| REQUIRED WORK |
From the data below, return the exact lines starting at the line containing "- mechanically ventilated" and ending at the line containing "106, 104, 153)", both included, and nothing else.

| PROVIDED INFORMATION |

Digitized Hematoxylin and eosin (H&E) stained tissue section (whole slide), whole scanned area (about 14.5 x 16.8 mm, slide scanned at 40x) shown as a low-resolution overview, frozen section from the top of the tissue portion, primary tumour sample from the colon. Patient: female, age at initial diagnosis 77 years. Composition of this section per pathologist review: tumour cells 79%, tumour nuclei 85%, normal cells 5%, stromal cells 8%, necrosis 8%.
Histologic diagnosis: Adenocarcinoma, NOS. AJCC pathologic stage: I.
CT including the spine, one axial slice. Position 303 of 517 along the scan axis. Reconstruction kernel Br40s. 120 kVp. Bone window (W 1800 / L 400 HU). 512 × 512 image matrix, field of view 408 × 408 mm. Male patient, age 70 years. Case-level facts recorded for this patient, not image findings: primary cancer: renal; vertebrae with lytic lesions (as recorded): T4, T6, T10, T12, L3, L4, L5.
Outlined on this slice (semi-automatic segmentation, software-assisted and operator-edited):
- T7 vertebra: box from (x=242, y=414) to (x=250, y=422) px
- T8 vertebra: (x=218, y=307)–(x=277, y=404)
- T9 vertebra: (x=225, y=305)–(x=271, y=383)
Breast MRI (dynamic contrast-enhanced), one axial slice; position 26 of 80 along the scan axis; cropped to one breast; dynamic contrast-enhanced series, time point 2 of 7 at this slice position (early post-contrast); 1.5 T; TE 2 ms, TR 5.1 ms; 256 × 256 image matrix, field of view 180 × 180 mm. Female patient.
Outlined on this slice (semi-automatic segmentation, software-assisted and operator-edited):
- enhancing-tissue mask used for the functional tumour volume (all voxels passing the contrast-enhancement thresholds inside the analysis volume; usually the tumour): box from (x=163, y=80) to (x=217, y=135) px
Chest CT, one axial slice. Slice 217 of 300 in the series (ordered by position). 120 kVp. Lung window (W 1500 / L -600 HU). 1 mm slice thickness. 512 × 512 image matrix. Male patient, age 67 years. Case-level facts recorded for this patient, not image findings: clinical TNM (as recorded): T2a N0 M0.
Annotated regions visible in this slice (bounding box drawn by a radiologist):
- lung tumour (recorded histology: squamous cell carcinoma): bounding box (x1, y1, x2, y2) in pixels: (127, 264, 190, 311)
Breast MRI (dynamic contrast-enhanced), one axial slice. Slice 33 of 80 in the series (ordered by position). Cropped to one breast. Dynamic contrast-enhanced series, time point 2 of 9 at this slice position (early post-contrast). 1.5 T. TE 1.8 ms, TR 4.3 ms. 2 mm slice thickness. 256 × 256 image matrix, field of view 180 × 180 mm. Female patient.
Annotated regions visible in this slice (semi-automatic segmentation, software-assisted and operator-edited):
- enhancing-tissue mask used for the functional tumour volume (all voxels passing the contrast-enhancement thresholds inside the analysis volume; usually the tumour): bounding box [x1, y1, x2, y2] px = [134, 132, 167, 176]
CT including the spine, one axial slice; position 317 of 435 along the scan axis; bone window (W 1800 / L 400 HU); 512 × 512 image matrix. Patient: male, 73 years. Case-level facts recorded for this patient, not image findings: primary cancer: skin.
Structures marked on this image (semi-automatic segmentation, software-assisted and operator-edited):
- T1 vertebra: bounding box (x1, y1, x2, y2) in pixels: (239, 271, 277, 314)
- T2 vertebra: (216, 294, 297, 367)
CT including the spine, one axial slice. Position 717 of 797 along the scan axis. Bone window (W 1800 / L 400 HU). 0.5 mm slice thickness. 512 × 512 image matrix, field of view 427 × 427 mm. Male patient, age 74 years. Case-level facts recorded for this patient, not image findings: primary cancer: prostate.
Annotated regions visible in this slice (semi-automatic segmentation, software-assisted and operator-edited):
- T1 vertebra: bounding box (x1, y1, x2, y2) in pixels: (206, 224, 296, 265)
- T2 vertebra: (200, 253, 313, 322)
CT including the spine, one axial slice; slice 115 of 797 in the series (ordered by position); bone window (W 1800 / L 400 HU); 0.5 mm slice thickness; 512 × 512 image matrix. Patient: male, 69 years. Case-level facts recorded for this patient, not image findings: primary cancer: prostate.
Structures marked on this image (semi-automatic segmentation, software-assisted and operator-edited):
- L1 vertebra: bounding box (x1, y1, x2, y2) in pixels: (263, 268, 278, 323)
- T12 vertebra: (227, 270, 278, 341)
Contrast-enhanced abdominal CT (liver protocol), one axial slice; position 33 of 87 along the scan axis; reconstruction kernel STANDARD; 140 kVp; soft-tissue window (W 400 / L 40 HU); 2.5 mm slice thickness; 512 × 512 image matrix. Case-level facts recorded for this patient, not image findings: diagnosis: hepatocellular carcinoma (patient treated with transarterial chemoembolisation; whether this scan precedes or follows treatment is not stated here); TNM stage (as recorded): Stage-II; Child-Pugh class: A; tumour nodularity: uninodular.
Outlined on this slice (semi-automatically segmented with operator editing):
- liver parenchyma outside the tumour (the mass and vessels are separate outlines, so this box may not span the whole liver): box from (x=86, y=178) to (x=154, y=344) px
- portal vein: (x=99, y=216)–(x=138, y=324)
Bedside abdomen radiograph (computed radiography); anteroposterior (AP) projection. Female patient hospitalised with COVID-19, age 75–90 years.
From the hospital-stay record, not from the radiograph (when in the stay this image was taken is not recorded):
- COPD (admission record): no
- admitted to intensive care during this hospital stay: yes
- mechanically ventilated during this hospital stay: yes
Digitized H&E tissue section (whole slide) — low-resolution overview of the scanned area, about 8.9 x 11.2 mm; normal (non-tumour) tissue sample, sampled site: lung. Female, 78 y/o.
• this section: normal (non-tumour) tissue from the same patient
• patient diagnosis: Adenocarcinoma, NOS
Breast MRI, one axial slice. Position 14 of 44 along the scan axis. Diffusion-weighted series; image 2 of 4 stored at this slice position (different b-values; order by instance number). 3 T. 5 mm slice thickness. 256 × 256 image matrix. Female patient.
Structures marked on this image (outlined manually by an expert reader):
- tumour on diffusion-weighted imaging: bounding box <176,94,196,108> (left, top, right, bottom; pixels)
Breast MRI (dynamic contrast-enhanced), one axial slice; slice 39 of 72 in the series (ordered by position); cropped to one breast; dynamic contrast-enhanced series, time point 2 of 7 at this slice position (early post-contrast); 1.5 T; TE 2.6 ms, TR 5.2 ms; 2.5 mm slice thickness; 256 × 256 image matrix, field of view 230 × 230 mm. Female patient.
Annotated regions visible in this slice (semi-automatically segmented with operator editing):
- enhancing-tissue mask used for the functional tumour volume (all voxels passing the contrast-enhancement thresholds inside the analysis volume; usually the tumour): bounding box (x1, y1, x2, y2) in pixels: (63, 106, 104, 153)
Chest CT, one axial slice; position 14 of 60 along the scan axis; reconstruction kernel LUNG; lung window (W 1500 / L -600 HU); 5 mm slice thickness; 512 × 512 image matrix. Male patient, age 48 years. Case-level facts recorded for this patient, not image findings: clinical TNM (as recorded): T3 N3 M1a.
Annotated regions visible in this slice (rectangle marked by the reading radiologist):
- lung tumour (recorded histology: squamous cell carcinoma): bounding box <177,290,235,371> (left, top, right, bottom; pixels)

| WORKED SOLUTION |
- mechanically ventilated during this hospital stay: yes
Digitized H&E tissue section (whole slide) — low-resolution overview of the scanned area, about 8.9 x 11.2 mm; normal (non-tumour) tissue sample, sampled site: lung. Female, 78 y/o.
• this section: normal (non-tumour) tissue from the same patient
• patient diagnosis: Adenocarcinoma, NOS
Breast MRI, one axial slice. Position 14 of 44 along the scan axis. Diffusion-weighted series; image 2 of 4 stored at this slice position (different b-values; order by instance number). 3 T. 5 mm slice thickness. 256 × 256 image matrix. Female patient.
Structures marked on this image (outlined manually by an expert reader):
- tumour on diffusion-weighted imaging: bounding box <176,94,196,108> (left, top, right, bottom; pixels)
Breast MRI (dynamic contrast-enhanced), one axial slice; slice 39 of 72 in the series (ordered by position); cropped to one breast; dynamic contrast-enhanced series, time point 2 of 7 at this slice position (early post-contrast); 1.5 T; TE 2.6 ms, TR 5.2 ms; 2.5 mm slice thickness; 256 × 256 image matrix, field of view 230 × 230 mm. Female patient.
Annotated regions visible in this slice (semi-automatically segmented with operator editing):
- enhancing-tissue mask used for the functional tumour volume (all voxels passing the contrast-enhancement thresholds inside the analysis volume; usually the tumour): bounding box (x1, y1, x2, y2) in pixels: (63, 106, 104, 153)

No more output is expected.